A Chapter On Misers
by
We all love, worship and adore that everlasting deity– money. The poor feel its want, the rich know its power. Virtue falls before its corrupting and seductive influence. Honor is tainted by it. Pride, pomp and power, are but the creatures of money, and which corrupt hearts and enslaved souls wield to the great annoyance–yea, curse of mankind in general.
It is well, that, though we are all fond of money, not over one in a thousand, prove miserable misers, and go on to amass dollar upon dollar, until the shining heaps of garnered gold and silver become a god, and a faith, that the rich wretch worships with the tenacious devotion of the most frenzied fanatic. In the accumulation of a competency, against the odds and chances of advanced life, a man may be pardoned for a degree of economical prudence; but for parsimonious meanness, there is certainly no excuse. I have heard my father speak of an old miserly fellow, who owned a great many blocks of buildings in Philadelphia, as well as many excellent farms around there, and who, though rich as a Jew (worth $200,000), was so despicably and scandalously mean, as to go through the markets and beg bones of the butchers, to make himself and family soup for their dinners! He resorted to a score of similar humiliating “dodges,” whereby to prolong his miserable existence, and add dime and dollar to his already bursting coffers.
At length, Death knocked at his door. The debt was one the poor wretch would fain have gotten a little more time on, but the Court of Death brooks no delay–there is no cunning devise of learned counsel, no writs of error, by which even a miserable miser, or voluptuous millionaire, can gain a moment’s delay when death issues his summons. The miser was called for, and he knew his time had come. He sent for the undertaker, he bargained for his burial–
“They say I’m rich! it’s a lie, sir–I’m poor, miserably poor. I want but three carriages. My children may want a dozen–I say but three; put that down. A very plain coffin; pine, stained will do, and no ornaments, hark ye. A cheap grave. I would be buried on one of my farms, but then the coach-drivers would charge so much to carry me out! Now, what will you ask for the job?”
“About thirty dollars, sir,” said the almost horrified undertaker.
“Thirty dollars! why, do you want to rob me? Say fifteen dollars–give me a receipt– and I’ll pay you the cash down! “
Poor wretch! by the time he had uttered this, his soul had flown to its resting-place in another world.

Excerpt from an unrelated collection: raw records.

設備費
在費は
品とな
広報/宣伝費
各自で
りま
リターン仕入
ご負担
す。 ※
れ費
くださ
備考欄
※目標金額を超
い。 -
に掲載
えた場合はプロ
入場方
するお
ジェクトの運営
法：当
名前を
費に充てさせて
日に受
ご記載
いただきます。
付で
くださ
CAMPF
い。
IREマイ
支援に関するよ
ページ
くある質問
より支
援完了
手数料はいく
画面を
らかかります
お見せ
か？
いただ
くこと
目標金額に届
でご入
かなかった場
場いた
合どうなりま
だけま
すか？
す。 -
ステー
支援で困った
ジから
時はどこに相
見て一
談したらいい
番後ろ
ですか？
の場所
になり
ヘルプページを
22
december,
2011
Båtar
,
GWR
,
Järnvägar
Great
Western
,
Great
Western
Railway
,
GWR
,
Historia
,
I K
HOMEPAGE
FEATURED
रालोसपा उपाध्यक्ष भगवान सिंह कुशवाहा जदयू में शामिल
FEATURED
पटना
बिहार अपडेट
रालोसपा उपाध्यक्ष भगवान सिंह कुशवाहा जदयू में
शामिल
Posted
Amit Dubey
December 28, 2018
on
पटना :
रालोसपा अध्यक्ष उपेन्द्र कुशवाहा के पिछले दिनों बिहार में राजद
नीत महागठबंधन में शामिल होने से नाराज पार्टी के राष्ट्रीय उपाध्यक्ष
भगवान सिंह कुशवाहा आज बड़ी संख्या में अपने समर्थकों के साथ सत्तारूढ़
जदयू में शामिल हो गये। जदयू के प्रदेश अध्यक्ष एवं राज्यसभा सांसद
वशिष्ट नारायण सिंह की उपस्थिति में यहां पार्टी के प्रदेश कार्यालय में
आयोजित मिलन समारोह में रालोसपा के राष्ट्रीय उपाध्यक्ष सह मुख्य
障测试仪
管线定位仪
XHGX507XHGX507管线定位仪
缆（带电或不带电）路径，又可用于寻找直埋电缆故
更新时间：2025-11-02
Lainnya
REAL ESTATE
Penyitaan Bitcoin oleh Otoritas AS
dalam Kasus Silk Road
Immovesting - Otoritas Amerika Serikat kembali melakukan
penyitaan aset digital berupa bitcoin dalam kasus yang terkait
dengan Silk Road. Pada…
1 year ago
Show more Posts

In the upper part of Boston, on what is called “the Neck,” there lived, some years ago, a wealthy old man, who resorted to sundry curious methods to live without cost to himself. His house–one of the handsomest mansions in the “South End,” in its day–stood near the road over which the gardeners, in times past, used to go to market, with their loads of vegetables, two days of each week. Old Gripes would be up before day, and on the lookout for these wagons.
“Halloo! what have you got there?” says the miser to the countryman.
“Well, daddy, a little of all sorts; potatoes, cabbages, turnips, parsnips, and so on. Won’t you look at ’em?”
At this, the old miser would begin to fumble over the vegetables, pocket a potato, an onion, turnip, or–
“Ah, yes, they are good enough, but we poor creatures can’t afford to pay such prices as you ask; no, no–we must wait until they come down.” The old miser would sneak into the house with his stolen vegetables, and the farmer would drive on. Then back would come the miser, and lay in ambush for another load, and thus, in course of a few hours, he would raise enough vegetables to give his household a dinner. Another “dodge” of this artful old dodger, was to take all the coppers he got (and, of course, a poor creature like him handled a great many), and then go abroad among the stores and trade off six for a fourpence, and when he had four fourpences, get a quarter of a dollar for them, and thus in getting a dollar, he made four per cent., by several hours’ disgusting meanness and labor.